§ WHAT THE EXERCISE ASKS:
Below are the records; give again exactly the line with "### Regular Tasks", the line with "1. **Port Conflicts**: Use", and each line that lies between them, and nothing besides.

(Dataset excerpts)
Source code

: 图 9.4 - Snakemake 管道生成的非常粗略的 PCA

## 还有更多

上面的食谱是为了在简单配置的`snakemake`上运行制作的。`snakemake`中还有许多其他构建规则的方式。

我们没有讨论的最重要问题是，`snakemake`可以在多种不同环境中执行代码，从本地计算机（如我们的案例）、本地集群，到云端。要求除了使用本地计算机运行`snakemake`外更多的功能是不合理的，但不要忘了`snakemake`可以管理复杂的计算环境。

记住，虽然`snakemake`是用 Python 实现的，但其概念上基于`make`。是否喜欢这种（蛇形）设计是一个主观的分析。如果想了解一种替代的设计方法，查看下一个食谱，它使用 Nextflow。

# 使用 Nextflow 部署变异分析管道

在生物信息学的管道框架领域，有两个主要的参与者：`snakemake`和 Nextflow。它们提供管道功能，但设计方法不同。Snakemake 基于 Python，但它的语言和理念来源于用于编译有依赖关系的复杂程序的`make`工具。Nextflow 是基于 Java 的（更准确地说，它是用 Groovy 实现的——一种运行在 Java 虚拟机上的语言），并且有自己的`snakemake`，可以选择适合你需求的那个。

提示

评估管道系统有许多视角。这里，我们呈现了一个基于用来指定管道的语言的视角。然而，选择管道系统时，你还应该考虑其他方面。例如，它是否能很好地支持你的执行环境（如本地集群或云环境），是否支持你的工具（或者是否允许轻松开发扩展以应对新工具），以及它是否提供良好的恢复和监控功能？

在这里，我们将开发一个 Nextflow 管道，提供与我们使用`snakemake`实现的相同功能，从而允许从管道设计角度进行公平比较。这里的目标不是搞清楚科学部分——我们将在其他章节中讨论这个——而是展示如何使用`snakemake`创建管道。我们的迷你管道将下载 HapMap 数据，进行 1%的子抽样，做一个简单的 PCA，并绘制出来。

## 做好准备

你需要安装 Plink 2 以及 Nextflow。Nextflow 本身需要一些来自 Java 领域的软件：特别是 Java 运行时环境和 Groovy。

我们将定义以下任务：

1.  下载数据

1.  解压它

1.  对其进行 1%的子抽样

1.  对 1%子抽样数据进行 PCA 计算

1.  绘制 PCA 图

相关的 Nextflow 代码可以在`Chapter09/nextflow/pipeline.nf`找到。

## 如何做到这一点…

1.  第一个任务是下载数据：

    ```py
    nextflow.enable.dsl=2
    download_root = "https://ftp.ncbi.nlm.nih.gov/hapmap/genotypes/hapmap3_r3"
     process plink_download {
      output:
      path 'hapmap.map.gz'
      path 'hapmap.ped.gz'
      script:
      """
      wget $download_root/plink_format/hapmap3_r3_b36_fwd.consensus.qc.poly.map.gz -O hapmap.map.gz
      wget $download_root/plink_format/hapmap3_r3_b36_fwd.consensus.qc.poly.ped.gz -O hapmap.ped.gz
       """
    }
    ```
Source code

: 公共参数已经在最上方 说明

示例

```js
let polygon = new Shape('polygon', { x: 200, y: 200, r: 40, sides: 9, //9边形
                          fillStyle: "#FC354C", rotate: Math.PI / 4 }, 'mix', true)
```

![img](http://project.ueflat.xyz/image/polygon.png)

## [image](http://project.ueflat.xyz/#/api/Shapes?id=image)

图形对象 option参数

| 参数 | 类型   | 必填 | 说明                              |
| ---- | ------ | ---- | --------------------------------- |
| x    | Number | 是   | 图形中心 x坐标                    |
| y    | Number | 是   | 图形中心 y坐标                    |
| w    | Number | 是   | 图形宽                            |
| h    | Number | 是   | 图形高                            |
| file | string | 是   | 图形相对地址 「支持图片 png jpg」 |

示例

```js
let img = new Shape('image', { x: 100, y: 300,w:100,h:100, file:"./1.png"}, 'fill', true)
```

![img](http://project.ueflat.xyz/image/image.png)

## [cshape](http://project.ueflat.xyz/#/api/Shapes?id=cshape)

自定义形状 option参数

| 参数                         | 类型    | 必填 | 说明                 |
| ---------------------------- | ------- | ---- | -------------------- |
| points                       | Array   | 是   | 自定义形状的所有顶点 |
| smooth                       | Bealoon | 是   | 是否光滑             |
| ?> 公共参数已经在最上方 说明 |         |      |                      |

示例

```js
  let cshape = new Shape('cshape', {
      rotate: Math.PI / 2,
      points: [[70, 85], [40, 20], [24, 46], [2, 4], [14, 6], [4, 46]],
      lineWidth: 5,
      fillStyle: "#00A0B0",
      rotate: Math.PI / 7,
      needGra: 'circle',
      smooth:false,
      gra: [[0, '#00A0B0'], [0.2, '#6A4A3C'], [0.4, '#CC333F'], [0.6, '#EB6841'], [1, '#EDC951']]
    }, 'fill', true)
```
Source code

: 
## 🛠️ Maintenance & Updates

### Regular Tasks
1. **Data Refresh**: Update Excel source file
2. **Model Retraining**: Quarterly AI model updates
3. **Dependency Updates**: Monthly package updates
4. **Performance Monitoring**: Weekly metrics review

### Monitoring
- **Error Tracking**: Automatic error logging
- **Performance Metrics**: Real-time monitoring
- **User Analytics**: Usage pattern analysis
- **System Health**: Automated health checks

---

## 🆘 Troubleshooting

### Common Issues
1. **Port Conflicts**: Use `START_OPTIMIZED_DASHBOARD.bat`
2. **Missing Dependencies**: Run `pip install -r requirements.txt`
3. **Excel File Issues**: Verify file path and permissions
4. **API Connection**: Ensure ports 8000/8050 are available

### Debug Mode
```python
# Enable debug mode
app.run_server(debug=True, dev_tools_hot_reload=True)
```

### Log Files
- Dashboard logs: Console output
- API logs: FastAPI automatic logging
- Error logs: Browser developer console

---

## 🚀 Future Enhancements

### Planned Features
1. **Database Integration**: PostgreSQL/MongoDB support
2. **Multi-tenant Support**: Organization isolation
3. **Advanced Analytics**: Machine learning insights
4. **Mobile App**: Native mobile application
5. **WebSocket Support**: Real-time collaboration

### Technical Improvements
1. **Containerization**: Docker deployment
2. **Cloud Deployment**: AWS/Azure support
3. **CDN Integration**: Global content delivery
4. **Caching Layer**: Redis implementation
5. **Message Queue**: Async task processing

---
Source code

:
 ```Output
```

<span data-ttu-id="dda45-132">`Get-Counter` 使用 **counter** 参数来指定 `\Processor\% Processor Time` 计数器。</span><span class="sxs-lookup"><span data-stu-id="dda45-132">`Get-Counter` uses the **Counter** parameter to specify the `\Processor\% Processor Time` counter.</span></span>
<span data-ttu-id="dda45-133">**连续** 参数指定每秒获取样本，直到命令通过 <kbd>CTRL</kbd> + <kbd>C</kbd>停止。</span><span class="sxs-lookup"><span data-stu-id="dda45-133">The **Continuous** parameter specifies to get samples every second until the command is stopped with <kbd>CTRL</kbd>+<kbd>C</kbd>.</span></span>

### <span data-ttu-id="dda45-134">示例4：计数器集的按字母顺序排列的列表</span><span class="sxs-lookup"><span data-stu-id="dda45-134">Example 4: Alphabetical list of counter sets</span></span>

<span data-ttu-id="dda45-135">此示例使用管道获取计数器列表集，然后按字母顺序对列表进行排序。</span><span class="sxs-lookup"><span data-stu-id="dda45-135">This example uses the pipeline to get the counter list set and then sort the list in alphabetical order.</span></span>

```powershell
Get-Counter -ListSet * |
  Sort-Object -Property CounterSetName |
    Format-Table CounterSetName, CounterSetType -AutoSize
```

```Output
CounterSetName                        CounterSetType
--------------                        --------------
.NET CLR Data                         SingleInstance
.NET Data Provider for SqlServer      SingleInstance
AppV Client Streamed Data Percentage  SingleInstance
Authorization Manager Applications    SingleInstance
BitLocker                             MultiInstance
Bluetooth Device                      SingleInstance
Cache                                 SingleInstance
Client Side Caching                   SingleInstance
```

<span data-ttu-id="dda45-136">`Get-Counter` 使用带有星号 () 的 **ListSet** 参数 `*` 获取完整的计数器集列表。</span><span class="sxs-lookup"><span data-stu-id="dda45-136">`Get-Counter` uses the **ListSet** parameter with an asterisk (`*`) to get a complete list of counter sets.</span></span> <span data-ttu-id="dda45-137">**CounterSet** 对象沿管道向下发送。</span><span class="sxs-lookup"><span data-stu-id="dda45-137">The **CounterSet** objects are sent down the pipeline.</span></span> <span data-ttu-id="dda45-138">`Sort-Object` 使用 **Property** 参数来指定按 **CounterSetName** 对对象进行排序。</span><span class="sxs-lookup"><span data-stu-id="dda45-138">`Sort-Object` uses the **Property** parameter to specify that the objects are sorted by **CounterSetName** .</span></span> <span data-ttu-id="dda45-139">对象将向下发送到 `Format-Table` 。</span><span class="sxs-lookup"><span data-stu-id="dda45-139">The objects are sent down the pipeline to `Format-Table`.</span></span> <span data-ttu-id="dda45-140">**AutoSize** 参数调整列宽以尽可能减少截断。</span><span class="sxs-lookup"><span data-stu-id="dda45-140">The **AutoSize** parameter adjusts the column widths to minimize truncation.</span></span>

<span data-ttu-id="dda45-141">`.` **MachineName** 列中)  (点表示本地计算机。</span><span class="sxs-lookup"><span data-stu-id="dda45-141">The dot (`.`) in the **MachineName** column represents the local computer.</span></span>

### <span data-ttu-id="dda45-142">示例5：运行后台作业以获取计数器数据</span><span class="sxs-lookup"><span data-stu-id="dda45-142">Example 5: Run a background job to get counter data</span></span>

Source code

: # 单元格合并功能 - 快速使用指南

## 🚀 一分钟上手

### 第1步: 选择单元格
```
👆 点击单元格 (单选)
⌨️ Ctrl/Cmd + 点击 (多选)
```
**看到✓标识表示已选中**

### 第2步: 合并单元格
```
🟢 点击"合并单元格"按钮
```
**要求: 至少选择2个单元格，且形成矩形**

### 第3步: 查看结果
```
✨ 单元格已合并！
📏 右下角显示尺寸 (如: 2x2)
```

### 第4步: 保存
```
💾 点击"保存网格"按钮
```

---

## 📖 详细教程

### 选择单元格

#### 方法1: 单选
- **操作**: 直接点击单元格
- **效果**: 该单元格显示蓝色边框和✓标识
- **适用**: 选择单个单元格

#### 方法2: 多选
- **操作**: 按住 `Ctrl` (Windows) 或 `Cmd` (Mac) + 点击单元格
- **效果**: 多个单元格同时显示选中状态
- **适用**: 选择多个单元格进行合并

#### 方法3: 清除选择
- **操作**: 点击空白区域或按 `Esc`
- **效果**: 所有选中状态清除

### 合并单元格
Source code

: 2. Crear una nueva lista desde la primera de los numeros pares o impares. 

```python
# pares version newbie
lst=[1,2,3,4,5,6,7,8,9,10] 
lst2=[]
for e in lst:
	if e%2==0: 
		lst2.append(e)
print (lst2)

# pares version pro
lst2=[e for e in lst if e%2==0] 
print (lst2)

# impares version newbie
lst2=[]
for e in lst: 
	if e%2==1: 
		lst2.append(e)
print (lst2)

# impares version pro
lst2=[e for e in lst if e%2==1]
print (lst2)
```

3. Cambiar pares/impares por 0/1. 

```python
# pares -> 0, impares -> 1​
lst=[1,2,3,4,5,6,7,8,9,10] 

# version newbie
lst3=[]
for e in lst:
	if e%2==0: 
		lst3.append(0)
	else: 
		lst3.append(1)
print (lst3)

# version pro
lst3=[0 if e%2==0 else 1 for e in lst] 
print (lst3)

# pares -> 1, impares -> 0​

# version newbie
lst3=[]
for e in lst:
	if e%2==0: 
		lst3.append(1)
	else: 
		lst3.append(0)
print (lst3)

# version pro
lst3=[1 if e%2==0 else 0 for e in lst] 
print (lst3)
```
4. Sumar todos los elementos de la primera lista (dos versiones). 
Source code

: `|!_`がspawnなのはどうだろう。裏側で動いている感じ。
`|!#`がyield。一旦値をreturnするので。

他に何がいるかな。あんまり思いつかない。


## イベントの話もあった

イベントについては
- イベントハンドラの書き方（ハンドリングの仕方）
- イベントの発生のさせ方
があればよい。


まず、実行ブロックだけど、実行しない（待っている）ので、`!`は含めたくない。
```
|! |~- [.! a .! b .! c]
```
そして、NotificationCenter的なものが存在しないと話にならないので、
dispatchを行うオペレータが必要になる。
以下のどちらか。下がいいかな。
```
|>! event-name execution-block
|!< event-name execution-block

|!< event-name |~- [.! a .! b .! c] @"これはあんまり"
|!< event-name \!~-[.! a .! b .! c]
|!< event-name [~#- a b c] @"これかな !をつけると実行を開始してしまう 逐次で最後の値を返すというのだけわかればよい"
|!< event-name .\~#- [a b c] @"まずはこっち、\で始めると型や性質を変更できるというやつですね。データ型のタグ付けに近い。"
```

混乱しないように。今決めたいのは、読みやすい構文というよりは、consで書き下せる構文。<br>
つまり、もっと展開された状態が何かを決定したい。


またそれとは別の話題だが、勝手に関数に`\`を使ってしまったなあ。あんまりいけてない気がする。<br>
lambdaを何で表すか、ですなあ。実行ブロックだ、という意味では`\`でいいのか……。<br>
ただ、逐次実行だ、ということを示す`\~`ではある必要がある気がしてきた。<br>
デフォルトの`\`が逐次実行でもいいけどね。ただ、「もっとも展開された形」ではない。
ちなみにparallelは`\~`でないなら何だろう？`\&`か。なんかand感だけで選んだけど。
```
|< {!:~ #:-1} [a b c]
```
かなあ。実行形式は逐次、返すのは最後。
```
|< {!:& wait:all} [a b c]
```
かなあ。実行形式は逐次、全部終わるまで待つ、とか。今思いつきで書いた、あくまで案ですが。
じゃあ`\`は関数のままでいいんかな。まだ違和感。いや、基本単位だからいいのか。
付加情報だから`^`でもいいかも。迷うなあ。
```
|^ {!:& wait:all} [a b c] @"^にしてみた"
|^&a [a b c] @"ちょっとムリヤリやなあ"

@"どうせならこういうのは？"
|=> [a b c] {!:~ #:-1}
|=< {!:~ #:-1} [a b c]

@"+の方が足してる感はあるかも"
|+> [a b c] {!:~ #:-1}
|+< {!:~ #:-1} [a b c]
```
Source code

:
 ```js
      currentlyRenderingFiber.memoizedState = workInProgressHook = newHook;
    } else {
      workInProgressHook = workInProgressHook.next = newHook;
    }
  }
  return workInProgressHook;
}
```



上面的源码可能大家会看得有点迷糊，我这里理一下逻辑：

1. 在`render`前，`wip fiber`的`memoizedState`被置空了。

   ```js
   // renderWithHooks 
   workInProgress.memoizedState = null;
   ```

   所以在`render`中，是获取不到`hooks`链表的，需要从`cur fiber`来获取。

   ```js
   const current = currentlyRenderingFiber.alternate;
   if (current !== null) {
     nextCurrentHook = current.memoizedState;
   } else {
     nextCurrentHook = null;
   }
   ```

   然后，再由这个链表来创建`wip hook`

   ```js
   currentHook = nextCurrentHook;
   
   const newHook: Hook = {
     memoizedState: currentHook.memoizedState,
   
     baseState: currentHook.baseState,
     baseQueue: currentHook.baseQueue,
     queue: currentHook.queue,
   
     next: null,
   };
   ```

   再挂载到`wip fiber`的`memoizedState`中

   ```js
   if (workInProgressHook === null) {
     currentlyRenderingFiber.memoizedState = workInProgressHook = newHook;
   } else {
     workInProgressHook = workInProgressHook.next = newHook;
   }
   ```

§ TASK ANSWER:
### Regular Tasks
1. **Data Refresh**: Update Excel source file
2. **Model Retraining**: Quarterly AI model updates
3. **Dependency Updates**: Monthly package updates
4. **Performance Monitoring**: Weekly metrics review

### Monitoring
- **Error Tracking**: Automatic error logging
- **Performance Metrics**: Real-time monitoring
- **User Analytics**: Usage pattern analysis
- **System Health**: Automated health checks

---

## 🆘 Troubleshooting

### Common Issues
1. **Port Conflicts**: Use `START_OPTIMIZED_DASHBOARD.bat`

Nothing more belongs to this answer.